O eixo em torno do qual organizamos nossas idéias situa-se no entrelaçamento de alguns pressupostos fundamentais do Paradigma da Complexidade, com ênfase na cibernética e seus desdobramentos, como aqueles oriundos da teoria da “Biologia do Conhecer” de H. Maturana e F. Varela, da “Enação” de F. Varela e da “Complexificação pelo ruído” de Henri Atlan. Esses cientistas construíram suas teorias na esteira do movimento cibernético e, assim, fizeram um giro epistemológico na forma de abordar a realidade e o conhecimento.

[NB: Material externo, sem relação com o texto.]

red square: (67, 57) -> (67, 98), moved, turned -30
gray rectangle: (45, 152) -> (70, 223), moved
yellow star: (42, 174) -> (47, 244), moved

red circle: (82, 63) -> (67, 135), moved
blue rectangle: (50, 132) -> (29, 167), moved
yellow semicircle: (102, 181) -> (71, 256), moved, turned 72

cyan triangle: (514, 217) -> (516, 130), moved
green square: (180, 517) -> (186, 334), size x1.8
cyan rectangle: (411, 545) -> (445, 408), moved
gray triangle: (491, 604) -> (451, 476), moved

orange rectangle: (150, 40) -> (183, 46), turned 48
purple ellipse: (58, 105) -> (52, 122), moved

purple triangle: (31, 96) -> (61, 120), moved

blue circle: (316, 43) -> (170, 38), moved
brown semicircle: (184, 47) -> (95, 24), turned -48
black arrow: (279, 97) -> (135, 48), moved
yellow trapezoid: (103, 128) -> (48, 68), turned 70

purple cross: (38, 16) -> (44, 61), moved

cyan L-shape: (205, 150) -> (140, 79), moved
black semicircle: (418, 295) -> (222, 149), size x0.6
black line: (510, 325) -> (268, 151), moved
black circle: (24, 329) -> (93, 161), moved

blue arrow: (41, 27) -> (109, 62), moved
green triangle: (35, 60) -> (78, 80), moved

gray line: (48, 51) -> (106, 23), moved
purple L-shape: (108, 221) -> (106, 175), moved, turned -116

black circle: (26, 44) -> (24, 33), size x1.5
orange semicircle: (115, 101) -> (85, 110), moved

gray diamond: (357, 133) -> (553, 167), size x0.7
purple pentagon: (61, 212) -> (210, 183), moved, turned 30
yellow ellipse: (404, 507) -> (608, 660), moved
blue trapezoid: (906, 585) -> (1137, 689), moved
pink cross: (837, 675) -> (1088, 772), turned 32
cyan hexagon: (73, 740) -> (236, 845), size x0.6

Considerando-se as novas pesquisas que têm sido desenvolvidas nas ciências complexas (Bio-cibernética, Termodinâmica, Neurociências, e outras), consideramos que as ciências cognitivas em geral e a Epistemologia Genética, em particular, chegam a um limite em relação às tarefas de articulação requeridas por um novo paradigma. Esse limite se deve, antes de tudo, ao fato de ainda lidarem com a representação, o que significa manter uma dicotomia em relação à realidade que fica cindida entre interior e exterior, entre sujeito e objeto, entre conhecer e viver. Assim, nos perguntamos: como elaborar um quadro consistente e coerente com o novo paradigma complexo, através do conceito operador que dê conta do viver? A este conceito- princípio estamos dando o nome de ontoepistemogênese.

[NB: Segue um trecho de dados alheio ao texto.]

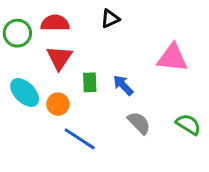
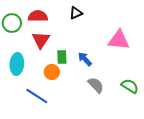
cyan ellipse: (25, 93) -> (17, 64), turned 50
orange circle: (58, 104) -> (52, 72), moved
blue line: (80, 139) -> (37, 96), moved

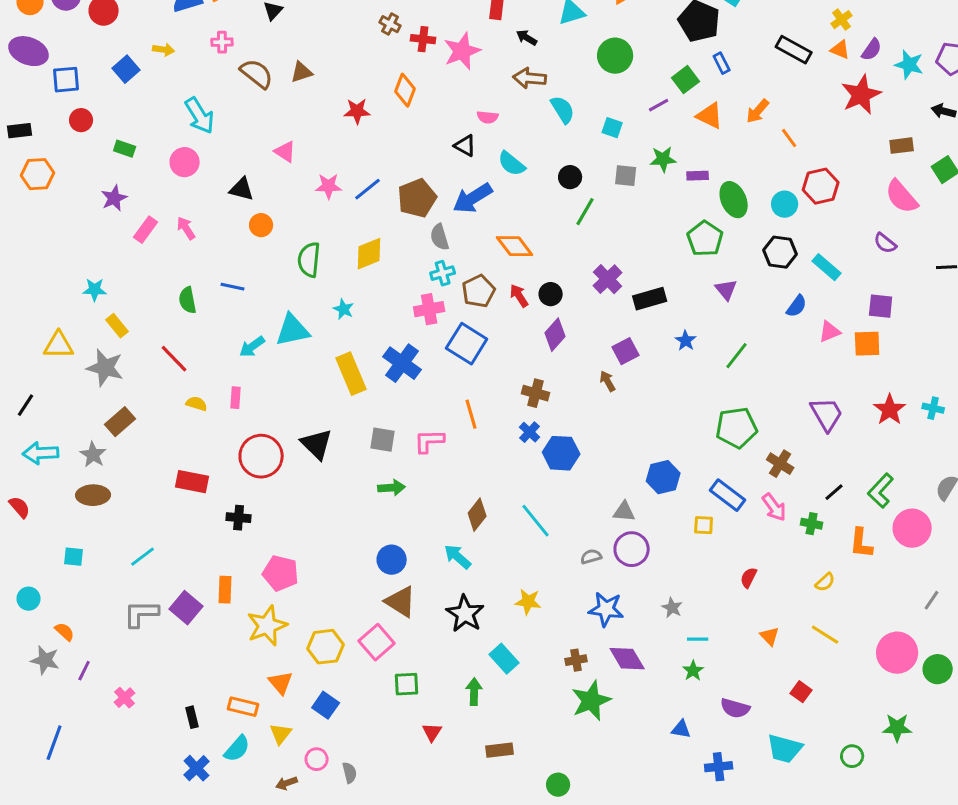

As ciências cognitivas, apesar de terem realizado a importante tarefa de trazer para o campo da investigação científica, com as correspondentes pesquisas empíricas, as questões do conhecimento e da mente entregues até então às especulações da filosofia e, até mesmo de uma certa psicologia, ainda apresentam, hoje, fortes características de um formalismo, que deixa de lado a ação efetiva do sujeito e as questões da experiência caindo, assim, novamente no engodo das velhas dicotomias cartesianas.

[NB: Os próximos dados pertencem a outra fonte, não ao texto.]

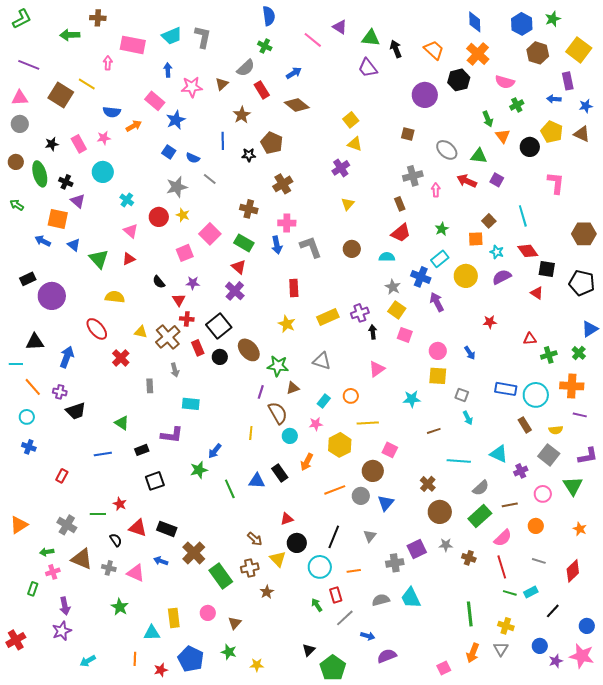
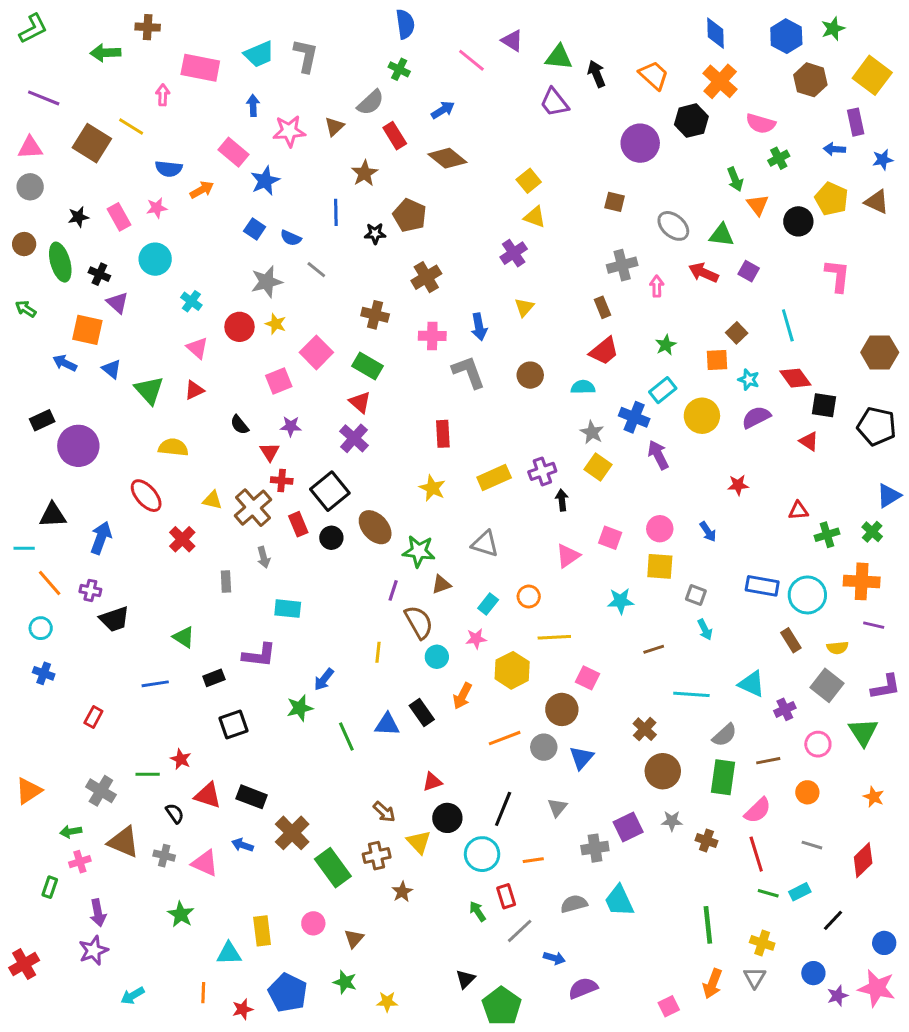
blue arrow: (277, 245) -> (479, 327), moved
pink square: (405, 335) -> (610, 538), moved
green rectangle: (480, 516) -> (723, 777), turned -40

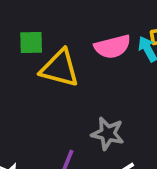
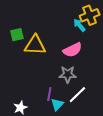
pink semicircle: (112, 47) -> (73, 50), moved

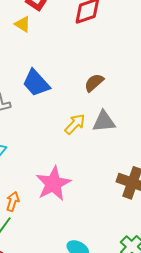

A Epistemologia Genética de Jean Piaget teve o grande mérito de romper com as posturas inatistas e empiristas da tradição epistemológica que permaneceram atuantes porque reinterpretadas na modernidade. Esse mérito piageetiano se estende até mesmo pelo fato de ter incorporado alguns princípios cibernéticos (equilibração majorante, abstração reflexiva e outros). É preciso que se reconheça, ainda, e, se destaque a atitude de Piaget de chamar a atenção para a necessária integração entre afetividade e cognição, ao analisar o funcionamento das estruturas mentais. Mas, apesar de todas essas rupturas a obra teórica de Piaget ainda está presa às questões de invariância, equilíbrio, representação, formalização, categorizações, reversibilidade e, até mesmo, fragmentações, pela ênfase nos laços lógicos do conhecimento. Há uma clara alusão à tendência à estabilidade e referência externa. Alguns desses pressupostos sustentaram a física newtoniana, em particular, e a ciência clássica, de modo geral. O fulcro da preocupação piagetiana é a gênese do pensamento racional e o marcador de desenvolvimento desejável no sujeito adolescente é o pensamento hipotético-dedutivo.